"Our biggest concern is the economy," Mobley told GlobeSt.com during a Chicago Real Estate Council tour of his facility, which will undergo yet another expansion in the current decade. "Companies are sending fewer people. But they're still having trade shows."

Although December typically is a "dark time" for the exhibition hall, McCormick Place is gearing up for the annual auto show next month, which is expected to draw about 1 million visitors.

"Obviously we're very bullish on exhibitions," Mobley says. "Otherwise, we wouldn't be expanding."

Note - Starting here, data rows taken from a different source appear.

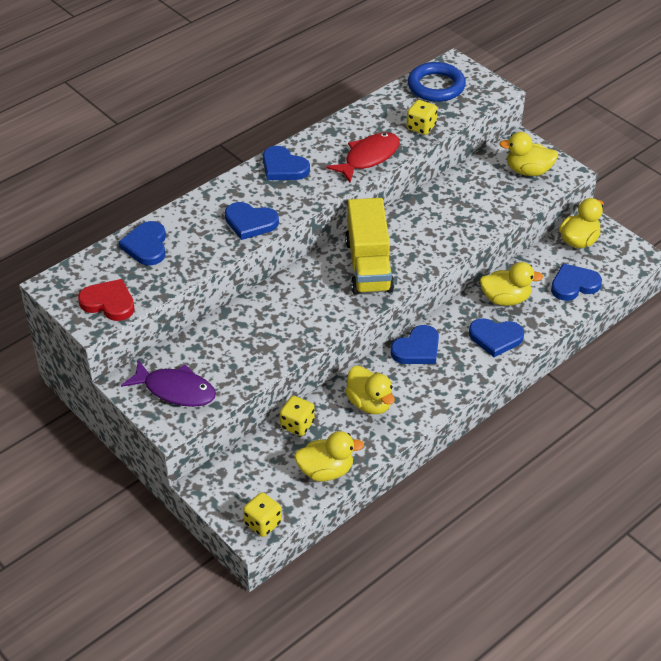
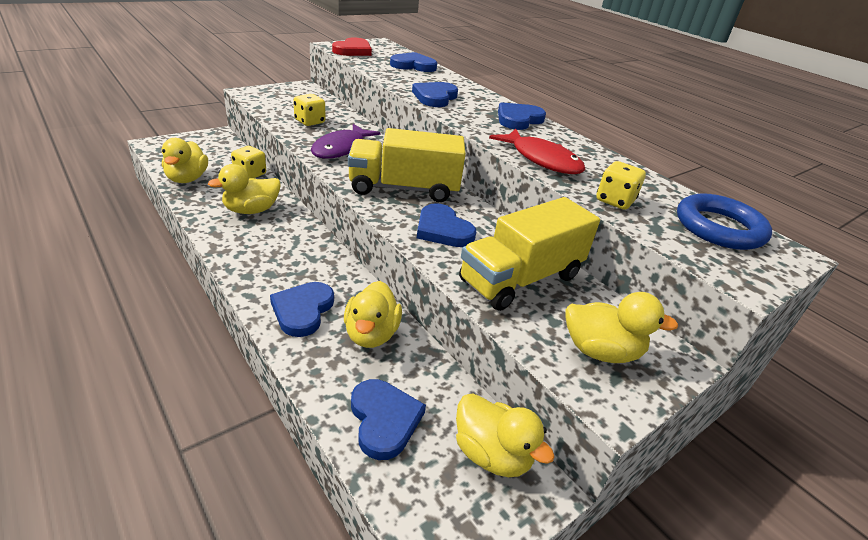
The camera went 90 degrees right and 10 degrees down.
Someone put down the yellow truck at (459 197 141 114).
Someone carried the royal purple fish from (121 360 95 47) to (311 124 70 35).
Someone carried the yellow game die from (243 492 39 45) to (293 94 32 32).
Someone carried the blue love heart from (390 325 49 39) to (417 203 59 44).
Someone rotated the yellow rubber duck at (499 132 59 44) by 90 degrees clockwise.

Granted, those expansion plans were in the works well before the terrorist attacks of Sept. 11, as Gov. George Ryan signed off on the $800-million expansion plan in early August. However, Mobley has no doubt his operation will need the additional 600,000 sf of exhibition space and 200,000 sf of meeting space provided by McCormick Place West, to be built in an area bounded by Cermak Road, King Drive, Indiana Avenue and the Stevenson Expressway. In addition, a 60,000-sf banquet hall will be the biggest in Chicago.

However, completion is at least six years away, and Chicago continues to fend off Sunbelt competitors, most notably Las Vegas and Orlando. Mobley credits some of McCormick Place's surviving, if not thriving, on a change in labor culture brought about through work-rule changes, considered a necessity given the competition coming from venues in right-to-work states.

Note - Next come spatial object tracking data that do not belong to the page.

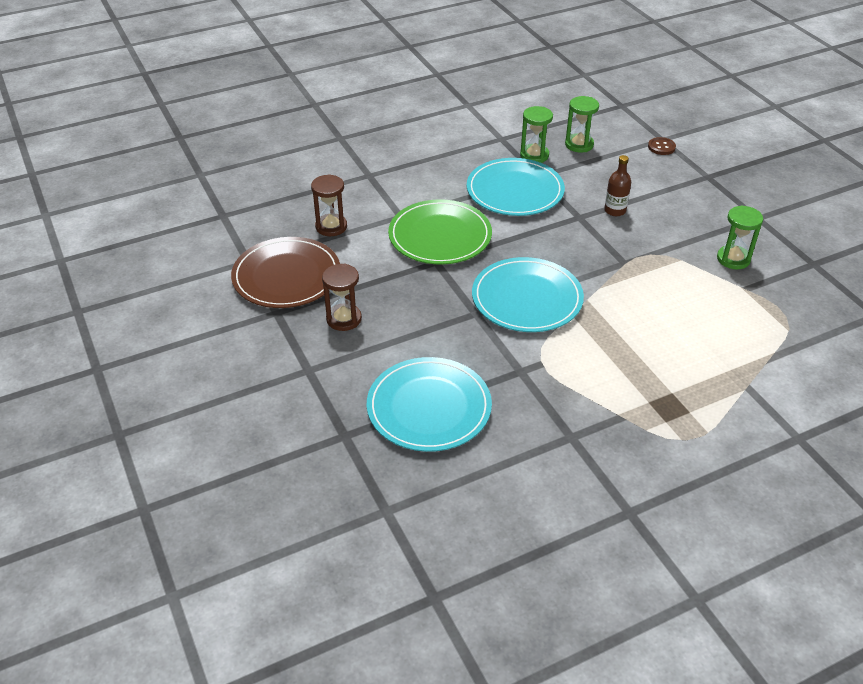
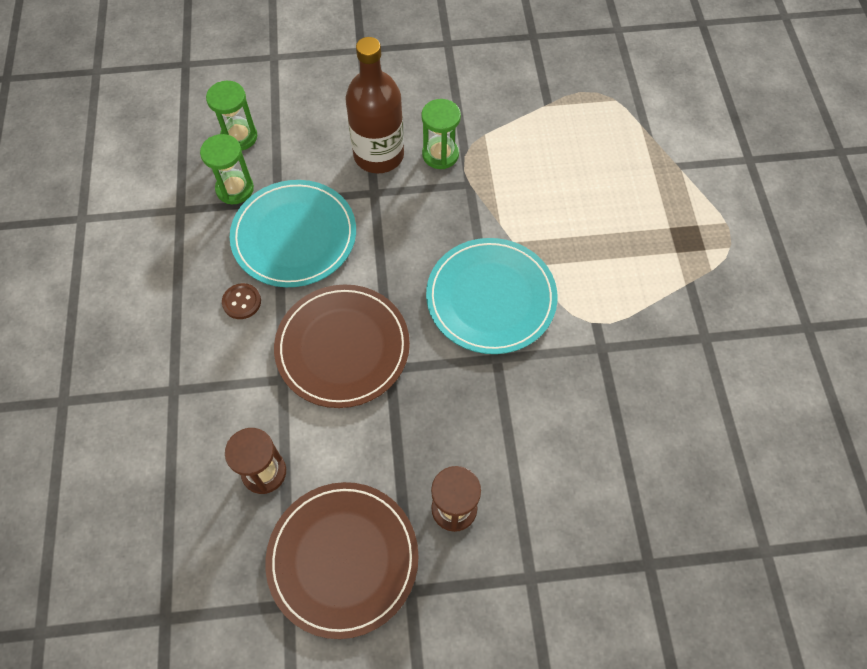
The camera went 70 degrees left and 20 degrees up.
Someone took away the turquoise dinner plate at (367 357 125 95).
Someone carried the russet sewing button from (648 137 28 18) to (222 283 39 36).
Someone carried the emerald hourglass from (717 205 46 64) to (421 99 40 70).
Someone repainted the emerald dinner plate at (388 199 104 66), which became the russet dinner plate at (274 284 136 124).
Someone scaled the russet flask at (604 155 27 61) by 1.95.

"We're at 80% occupancy. That's a very, very high occupancy in our business," Mobley says.

However, that occupancy number includes a recent 13,000-member microbiologist convention, which used McCormick Place's meeting spaces. "That's the kind of market we're going after," Mobley says.

Opened in 1960, McCormick Place burned to the ground seven years later. The current 700,000-sf East Building was rebuilt in four years. The 700,000-sf North Building followed in 1987, with an 860,000-sf South Building coming on line five years ago. The most recent arrival was the 33-story, 800-room Hyatt Regency McCormick Place in 1998.